Я с трудом дожидаюсь конца занятий в средней школе, а потом — работы по сортировке, прежде чем суметь заглянуть в то, что дал мне Кай. Я терплю, пока не оказываюсь в безопасном месте: дома, на кухне, за ужином и одна, потому что моя работа сегодня закончилась поздно. Слышу, как отец и Брэм играют в холле в игру на порте, и достаю из кармана подарок Кая.

Салфетка. Моя первая реакция — разочарование. Зачем это? Обыкновенная салфетка, какие лежит в пищевых залах средней школы, или питомники, или где угодно. Коричневая, мягкая. Грязная, бывшая в употреблении. Хочется выбросить ее в мусоросжигатель.

Но.

Развернув ее, я вижу на ней слова. Прекрасные слова. Слова, написанные курсивом. Они звучали бы красиво на вершине зеленого холма, под свист ветра в кронах деревьев, но звучали бы красиво и здесь, в моей серо-голубой кухне, под рокот мусоросжигателя в дальнем углу. Темные, закругляющиеся буквы вьются по коричневой бумаге. На влажной поверхности они оставляют пятна.

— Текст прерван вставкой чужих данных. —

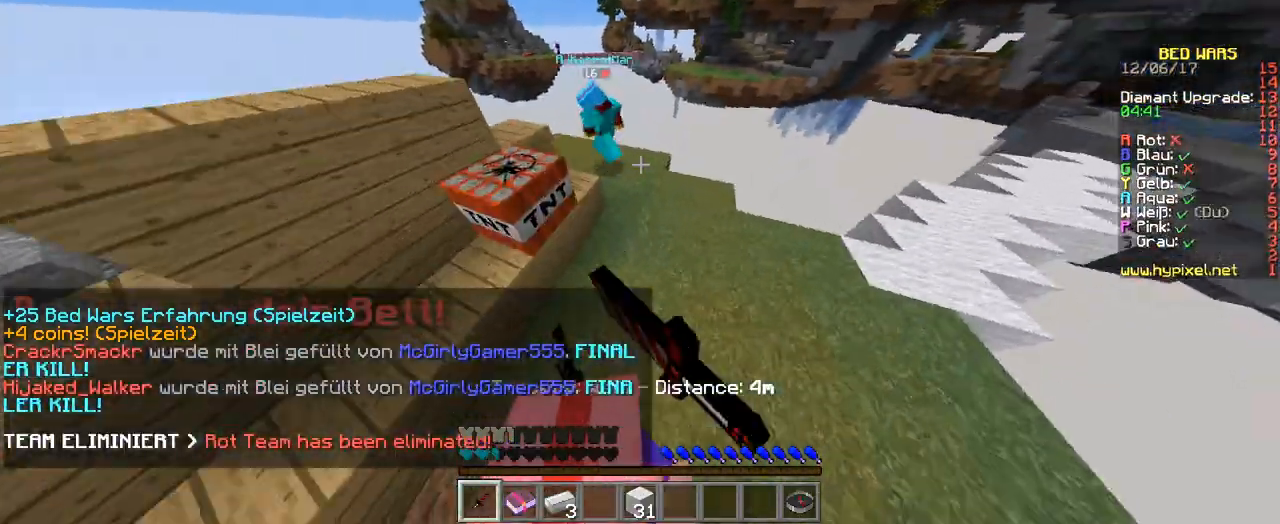
{"keys": ["w"], "events": []}
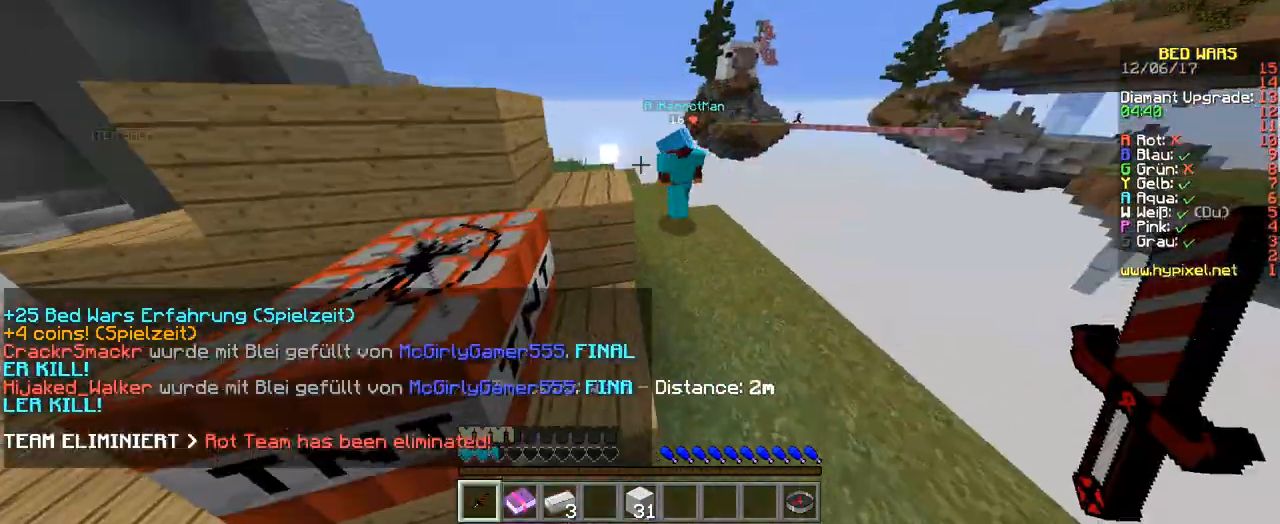
{"keys": ["w"], "events": []}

Но здесь не только слова. Он что-то нарисовал. Какие-то линии, а под ними отрывок не то из стихотворения, не то из лирической песни; мой привыкший к сортировке ум видит в написанном тексте признаки всех этих вещей, но я не могу классифицировать их. С таким я никогда раньше не встречалась.

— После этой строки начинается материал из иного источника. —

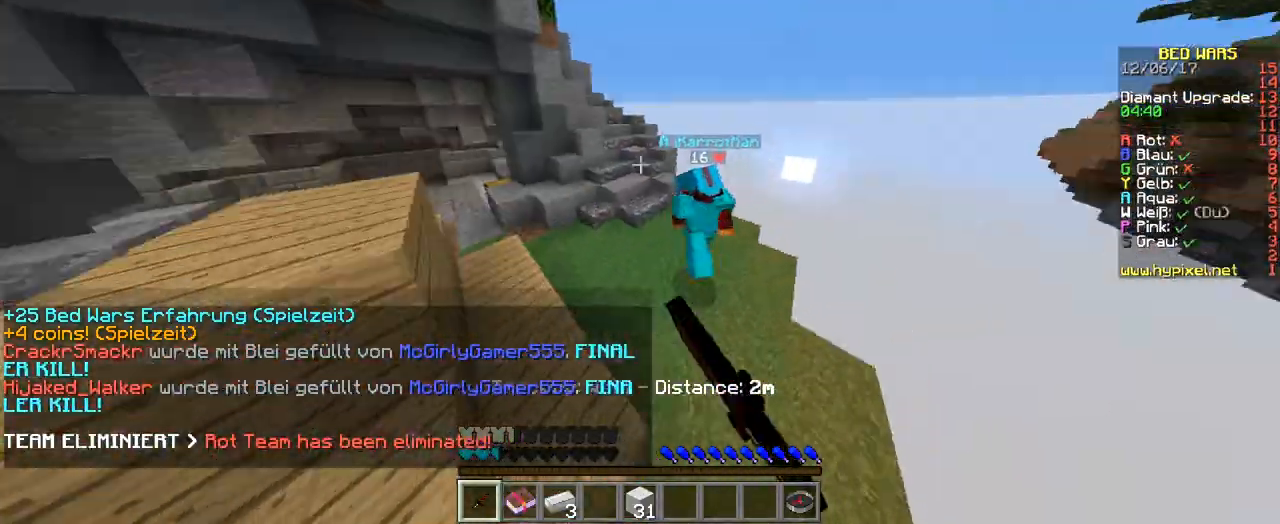
{"keys": ["w"], "events": []}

Я даже не знаю, чем надо пользоваться, чтобы оставлять такие следы на бумаге. Все слова, которые я выучила, я писала пальцем по воде или веточкой по грязи. Наверняка раньше были какие-то приспособления для письма, но я понятия не имею, какие именно. Даже кисточки, которыми мы рисовали в школе, были соединены с портами, и наши рисунки тотчас стирались. Каким-то образом Каю должна быть известна эта тайна, которая старше моего дедушки, его матери и более далеких предков. Как писать. Как творить.

«Две жизни», — написал он.

«Две жизни», — шепчу я про себя. Слова висят в комнате, слишком тихие, чтобы заглушить другие звуки, которые живут в нашем доме, и чтобы перекрыть стук моего сильно бьющегося сердца. А оно бьется сильнее, чем когда-либо на восхождениях, сильнее, чем на тренажере.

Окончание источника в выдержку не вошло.